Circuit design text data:
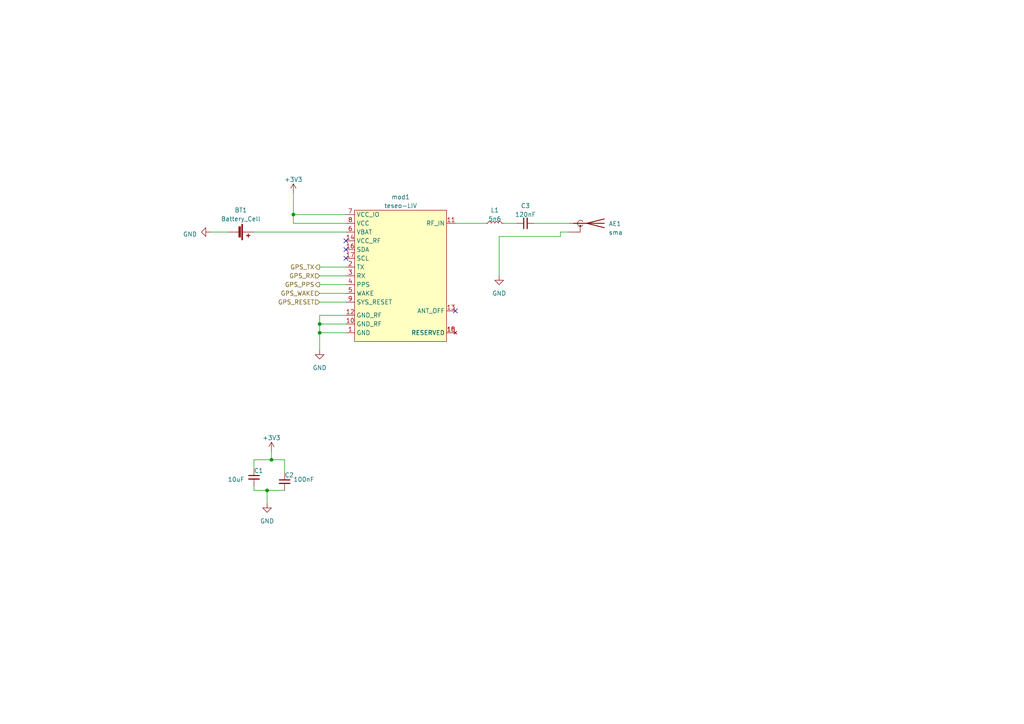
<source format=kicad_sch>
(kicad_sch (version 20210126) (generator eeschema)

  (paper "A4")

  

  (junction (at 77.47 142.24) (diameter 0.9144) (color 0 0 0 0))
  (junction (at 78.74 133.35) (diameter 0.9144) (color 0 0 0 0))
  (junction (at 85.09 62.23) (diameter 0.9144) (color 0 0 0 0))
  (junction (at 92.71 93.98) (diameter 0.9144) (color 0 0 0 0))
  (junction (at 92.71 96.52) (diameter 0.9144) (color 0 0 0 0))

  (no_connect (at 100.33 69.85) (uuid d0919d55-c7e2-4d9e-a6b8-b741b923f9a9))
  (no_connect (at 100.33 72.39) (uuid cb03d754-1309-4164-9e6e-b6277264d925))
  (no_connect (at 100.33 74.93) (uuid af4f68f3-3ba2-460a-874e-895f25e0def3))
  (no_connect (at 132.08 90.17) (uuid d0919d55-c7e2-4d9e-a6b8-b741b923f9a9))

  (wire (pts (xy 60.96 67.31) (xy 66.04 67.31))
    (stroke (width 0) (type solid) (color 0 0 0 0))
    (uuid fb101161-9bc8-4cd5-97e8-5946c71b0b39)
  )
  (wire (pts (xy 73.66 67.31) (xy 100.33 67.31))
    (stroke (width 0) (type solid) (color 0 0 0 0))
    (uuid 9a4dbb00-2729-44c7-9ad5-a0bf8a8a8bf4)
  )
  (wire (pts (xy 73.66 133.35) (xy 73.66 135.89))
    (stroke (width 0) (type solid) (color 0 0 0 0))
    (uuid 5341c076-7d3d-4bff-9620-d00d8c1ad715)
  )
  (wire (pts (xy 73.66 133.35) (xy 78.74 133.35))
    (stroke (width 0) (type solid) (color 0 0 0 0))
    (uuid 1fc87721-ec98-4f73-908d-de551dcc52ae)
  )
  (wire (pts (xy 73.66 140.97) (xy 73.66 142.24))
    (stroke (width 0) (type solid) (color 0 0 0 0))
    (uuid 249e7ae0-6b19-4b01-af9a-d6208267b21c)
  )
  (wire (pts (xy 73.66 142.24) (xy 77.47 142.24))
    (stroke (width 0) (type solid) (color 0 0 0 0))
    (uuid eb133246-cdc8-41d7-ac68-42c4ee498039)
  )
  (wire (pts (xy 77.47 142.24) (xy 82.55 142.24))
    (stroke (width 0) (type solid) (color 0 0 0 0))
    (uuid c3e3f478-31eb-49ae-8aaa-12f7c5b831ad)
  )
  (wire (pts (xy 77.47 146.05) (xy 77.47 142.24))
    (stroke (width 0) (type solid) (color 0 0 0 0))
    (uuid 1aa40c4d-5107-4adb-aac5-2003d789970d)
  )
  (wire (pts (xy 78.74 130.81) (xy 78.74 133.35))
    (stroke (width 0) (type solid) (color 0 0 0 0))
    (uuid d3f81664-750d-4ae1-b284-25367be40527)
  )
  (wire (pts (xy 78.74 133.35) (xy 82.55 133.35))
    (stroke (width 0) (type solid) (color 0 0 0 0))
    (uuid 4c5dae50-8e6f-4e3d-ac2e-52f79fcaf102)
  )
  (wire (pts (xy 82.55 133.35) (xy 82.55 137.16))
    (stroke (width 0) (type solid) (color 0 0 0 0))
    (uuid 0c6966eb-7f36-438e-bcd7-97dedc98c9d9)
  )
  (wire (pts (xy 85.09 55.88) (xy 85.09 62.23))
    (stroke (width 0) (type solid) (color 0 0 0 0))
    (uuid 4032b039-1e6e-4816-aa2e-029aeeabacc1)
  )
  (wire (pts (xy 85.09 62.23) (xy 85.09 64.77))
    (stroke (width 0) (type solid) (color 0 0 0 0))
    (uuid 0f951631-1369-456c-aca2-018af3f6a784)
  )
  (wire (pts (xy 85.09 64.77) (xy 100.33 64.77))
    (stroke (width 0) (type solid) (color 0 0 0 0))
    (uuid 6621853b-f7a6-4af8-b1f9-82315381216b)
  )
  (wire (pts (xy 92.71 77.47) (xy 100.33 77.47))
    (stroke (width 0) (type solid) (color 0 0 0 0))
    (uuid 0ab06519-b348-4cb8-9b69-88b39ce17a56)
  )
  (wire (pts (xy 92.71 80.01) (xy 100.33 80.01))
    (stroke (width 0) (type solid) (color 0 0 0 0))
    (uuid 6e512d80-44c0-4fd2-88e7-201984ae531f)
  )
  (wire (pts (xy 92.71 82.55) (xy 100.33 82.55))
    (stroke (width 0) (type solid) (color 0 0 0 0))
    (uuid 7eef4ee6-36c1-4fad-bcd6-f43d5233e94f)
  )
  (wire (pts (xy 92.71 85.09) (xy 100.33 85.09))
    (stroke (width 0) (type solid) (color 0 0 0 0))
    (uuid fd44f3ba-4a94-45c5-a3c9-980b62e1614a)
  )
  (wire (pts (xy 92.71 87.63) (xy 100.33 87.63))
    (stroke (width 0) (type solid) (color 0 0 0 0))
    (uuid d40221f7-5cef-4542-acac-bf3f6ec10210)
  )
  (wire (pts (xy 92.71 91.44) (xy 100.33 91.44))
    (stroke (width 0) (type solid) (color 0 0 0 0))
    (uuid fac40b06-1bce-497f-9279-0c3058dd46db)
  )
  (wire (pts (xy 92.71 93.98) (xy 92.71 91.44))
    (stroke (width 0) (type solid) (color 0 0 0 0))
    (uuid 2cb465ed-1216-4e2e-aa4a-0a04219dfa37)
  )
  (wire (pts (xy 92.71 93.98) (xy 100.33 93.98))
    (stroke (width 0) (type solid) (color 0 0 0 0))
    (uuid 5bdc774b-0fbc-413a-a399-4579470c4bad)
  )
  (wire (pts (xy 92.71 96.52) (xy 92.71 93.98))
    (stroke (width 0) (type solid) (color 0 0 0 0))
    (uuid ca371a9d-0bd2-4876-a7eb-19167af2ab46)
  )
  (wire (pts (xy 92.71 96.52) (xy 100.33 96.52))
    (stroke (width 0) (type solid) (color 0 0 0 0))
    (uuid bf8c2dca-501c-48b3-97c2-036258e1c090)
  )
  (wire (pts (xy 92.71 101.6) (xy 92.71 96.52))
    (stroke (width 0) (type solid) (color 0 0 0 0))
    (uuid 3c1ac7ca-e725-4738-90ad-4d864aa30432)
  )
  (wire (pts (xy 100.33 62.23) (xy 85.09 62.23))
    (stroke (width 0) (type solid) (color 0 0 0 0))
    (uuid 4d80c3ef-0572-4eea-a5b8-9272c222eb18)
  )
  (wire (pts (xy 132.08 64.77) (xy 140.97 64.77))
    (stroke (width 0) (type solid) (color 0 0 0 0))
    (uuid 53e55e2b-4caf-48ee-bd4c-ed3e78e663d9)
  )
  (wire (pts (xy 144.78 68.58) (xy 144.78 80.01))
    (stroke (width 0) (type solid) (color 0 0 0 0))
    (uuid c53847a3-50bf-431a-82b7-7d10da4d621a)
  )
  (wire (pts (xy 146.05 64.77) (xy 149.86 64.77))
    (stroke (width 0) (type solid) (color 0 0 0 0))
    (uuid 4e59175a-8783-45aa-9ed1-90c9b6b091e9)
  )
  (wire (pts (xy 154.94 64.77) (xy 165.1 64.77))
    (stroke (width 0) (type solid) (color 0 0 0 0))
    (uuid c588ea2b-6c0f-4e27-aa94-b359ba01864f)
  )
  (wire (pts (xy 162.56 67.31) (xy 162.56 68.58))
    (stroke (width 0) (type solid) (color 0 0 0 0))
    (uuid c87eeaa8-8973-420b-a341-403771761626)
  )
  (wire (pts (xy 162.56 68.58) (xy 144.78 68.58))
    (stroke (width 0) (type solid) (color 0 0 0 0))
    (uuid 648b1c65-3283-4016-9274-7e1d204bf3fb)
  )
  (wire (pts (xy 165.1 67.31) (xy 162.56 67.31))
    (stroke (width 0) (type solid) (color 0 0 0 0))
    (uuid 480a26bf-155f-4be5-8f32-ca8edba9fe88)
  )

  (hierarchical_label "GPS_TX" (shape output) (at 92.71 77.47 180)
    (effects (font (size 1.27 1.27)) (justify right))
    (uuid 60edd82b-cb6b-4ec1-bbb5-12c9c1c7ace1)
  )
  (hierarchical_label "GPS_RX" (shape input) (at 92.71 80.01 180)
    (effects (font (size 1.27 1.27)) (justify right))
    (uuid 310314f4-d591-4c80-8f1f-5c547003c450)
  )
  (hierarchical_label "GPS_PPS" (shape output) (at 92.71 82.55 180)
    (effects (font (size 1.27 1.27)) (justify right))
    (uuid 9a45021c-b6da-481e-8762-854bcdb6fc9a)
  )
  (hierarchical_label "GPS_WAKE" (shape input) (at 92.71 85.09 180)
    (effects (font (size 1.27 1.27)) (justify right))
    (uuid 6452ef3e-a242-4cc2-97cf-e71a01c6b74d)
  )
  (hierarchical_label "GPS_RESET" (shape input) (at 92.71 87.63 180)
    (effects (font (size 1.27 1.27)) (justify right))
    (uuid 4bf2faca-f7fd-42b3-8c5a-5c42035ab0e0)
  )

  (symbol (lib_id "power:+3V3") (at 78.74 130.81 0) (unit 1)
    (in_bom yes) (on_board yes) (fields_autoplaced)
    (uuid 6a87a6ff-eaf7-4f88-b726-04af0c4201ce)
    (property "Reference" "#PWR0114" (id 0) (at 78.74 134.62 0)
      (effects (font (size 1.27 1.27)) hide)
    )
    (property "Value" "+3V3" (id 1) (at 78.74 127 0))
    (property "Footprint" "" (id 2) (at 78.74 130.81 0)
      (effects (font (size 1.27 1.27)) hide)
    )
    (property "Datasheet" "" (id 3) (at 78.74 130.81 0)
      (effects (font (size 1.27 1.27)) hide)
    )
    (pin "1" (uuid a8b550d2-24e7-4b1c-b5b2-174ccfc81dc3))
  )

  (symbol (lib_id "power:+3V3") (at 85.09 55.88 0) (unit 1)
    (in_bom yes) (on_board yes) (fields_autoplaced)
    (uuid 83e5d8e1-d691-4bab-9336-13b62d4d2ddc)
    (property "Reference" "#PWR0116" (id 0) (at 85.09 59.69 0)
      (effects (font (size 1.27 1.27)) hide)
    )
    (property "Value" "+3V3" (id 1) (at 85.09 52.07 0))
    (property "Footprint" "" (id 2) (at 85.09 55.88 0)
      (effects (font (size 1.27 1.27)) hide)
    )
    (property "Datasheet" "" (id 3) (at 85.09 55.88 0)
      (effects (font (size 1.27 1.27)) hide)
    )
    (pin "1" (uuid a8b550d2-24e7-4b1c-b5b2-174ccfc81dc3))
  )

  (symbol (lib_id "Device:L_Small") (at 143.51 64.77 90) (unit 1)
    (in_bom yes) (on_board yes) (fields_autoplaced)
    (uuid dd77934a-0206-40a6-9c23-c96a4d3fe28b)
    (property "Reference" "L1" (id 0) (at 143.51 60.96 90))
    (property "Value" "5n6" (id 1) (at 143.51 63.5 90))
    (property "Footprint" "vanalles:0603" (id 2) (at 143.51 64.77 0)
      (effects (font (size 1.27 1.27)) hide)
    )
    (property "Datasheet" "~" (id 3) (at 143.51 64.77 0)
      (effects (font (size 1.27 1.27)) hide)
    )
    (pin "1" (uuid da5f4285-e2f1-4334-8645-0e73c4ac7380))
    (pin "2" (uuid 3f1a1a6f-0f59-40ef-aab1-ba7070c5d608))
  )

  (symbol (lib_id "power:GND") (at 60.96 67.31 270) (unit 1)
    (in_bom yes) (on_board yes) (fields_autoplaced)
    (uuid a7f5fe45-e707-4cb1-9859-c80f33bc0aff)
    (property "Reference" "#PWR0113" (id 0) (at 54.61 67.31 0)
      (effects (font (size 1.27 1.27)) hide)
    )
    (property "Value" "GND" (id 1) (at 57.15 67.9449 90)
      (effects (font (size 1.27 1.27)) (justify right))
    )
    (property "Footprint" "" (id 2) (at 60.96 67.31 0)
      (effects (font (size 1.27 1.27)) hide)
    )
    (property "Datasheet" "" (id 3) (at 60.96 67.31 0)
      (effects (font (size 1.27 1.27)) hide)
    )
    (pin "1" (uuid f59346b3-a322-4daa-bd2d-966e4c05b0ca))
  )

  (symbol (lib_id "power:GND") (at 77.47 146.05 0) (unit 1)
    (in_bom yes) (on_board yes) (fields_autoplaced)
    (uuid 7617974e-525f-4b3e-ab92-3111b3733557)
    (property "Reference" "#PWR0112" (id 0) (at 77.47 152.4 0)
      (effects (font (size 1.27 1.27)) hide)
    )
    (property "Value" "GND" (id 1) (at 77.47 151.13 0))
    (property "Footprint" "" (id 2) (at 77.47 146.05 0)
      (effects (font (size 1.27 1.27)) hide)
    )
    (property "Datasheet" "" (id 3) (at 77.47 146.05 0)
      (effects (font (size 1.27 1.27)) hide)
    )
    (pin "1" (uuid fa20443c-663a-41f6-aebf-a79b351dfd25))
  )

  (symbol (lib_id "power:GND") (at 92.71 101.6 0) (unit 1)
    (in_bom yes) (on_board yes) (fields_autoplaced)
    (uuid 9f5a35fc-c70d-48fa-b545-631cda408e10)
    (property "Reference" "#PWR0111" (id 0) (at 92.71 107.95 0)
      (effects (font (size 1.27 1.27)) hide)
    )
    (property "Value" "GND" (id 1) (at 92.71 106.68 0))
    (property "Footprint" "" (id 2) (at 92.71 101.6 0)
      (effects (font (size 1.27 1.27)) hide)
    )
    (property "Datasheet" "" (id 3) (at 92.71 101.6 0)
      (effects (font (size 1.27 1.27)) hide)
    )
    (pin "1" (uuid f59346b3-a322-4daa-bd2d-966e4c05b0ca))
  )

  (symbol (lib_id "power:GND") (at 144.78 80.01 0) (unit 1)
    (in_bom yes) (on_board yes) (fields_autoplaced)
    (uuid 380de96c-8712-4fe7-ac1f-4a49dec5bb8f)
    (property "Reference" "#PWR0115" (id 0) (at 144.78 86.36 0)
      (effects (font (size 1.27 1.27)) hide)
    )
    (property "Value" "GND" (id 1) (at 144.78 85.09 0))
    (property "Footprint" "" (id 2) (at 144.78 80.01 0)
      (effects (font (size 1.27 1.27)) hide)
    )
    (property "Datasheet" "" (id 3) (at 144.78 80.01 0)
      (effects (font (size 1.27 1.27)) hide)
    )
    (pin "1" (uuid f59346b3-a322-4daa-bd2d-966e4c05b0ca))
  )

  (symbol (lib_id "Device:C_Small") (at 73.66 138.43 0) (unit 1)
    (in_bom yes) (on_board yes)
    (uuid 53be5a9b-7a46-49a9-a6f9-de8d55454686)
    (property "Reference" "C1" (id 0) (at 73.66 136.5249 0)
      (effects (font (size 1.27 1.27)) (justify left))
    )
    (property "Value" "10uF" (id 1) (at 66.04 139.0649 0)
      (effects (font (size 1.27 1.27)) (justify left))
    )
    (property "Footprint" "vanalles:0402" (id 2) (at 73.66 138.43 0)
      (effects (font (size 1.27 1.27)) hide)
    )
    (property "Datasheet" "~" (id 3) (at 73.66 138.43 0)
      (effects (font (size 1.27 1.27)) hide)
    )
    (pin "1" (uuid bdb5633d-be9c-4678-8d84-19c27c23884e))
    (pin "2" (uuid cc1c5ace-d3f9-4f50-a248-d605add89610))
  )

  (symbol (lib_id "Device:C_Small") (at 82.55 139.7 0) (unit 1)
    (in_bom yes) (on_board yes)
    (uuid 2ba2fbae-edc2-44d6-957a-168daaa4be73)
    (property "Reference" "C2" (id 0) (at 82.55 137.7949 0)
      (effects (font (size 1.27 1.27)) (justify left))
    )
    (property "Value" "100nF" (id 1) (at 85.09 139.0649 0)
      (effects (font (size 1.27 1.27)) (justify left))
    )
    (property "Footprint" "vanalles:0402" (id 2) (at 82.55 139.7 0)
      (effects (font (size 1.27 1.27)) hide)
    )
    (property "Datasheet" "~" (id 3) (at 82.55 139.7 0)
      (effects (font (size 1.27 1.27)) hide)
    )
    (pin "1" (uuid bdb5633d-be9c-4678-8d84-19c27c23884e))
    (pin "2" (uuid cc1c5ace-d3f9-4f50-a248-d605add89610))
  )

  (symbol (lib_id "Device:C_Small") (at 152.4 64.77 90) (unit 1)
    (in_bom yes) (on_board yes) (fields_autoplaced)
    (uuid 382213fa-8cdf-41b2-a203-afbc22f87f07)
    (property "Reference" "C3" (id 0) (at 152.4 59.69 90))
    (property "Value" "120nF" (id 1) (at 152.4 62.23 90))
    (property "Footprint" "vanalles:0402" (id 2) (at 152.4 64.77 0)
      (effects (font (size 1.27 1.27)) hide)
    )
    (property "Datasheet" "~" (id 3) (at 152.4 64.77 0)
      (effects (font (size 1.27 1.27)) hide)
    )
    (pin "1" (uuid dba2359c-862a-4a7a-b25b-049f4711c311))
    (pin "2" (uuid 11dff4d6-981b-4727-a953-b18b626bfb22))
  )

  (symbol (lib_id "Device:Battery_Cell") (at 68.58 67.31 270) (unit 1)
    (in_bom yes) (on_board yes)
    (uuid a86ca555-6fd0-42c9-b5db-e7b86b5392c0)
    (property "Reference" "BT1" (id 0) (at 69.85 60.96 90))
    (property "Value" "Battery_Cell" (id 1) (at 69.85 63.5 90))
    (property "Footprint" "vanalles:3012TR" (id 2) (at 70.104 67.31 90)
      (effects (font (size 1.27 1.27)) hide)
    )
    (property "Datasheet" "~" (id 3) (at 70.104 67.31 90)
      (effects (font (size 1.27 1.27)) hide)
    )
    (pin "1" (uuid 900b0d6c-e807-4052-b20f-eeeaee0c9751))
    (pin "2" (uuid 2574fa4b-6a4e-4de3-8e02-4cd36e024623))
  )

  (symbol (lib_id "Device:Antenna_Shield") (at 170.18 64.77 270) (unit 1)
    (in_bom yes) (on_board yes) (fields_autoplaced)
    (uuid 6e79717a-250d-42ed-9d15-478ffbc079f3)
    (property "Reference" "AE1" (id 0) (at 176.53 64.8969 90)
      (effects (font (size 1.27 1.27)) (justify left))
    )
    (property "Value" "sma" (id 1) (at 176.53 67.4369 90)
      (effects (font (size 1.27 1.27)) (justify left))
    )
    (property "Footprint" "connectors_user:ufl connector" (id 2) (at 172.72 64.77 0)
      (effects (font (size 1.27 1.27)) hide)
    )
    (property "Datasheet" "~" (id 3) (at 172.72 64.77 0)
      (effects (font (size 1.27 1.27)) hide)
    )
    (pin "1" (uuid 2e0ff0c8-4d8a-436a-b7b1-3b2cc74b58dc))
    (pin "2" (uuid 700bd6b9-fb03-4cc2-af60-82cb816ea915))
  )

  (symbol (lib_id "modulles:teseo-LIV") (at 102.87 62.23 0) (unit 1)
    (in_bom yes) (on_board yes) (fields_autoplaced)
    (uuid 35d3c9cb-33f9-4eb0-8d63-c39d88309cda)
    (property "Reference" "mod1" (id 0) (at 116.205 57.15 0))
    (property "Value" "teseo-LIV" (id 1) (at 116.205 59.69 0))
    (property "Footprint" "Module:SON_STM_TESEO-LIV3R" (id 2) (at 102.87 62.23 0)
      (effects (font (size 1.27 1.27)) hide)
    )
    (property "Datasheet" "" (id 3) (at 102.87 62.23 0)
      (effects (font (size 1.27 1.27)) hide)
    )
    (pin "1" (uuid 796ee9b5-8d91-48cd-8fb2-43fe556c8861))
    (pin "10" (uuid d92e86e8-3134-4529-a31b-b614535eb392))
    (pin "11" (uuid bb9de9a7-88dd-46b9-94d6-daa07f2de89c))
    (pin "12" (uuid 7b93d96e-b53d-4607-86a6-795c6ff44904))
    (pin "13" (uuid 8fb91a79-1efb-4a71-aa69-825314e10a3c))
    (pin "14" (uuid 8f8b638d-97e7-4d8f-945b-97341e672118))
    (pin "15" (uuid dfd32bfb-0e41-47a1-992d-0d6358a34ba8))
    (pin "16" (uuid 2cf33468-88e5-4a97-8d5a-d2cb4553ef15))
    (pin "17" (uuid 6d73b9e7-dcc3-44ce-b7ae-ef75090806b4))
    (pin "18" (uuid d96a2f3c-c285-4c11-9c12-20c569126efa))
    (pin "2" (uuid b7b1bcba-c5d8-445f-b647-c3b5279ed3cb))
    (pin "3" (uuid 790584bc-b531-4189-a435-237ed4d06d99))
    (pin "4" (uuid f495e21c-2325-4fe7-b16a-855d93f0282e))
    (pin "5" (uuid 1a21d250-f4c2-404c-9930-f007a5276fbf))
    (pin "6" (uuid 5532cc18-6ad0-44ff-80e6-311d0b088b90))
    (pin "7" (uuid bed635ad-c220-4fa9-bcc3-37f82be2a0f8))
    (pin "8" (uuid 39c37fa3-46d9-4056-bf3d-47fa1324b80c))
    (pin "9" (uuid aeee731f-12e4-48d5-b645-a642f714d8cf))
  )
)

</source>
==
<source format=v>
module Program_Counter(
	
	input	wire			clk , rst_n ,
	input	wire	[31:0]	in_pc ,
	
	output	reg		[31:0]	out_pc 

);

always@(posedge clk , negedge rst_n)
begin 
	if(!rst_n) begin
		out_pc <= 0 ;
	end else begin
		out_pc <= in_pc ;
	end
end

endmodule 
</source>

**THE TASK:**
Your answer must consist solely of the lines above between the line holding "(uuid 7617974e-525f-4b3e-ab92-3111b3733557)" and the line holding "92.71 107.95 0)", inclusive, copied exactly.

**OUTPUT:**
    (uuid 7617974e-525f-4b3e-ab92-3111b3733557)
    (property "Reference" "#PWR0112" (id 0) (at 77.47 152.4 0)
      (effects (font (size 1.27 1.27)) hide)
    )
    (property "Value" "GND" (id 1) (at 77.47 151.13 0))
    (property "Footprint" "" (id 2) (at 77.47 146.05 0)
      (effects (font (size 1.27 1.27)) hide)
    )
    (property "Datasheet" "" (id 3) (at 77.47 146.05 0)
      (effects (font (size 1.27 1.27)) hide)
    )
    (pin "1" (uuid fa20443c-663a-41f6-aebf-a79b351dfd25))
  )

  (symbol (lib_id "power:GND") (at 92.71 101.6 0) (unit 1)
    (in_bom yes) (on_board yes) (fields_autoplaced)
    (uuid 9f5a35fc-c70d-48fa-b545-631cda408e10)
    (property "Reference" "#PWR0111" (id 0) (at 92.71 107.95 0)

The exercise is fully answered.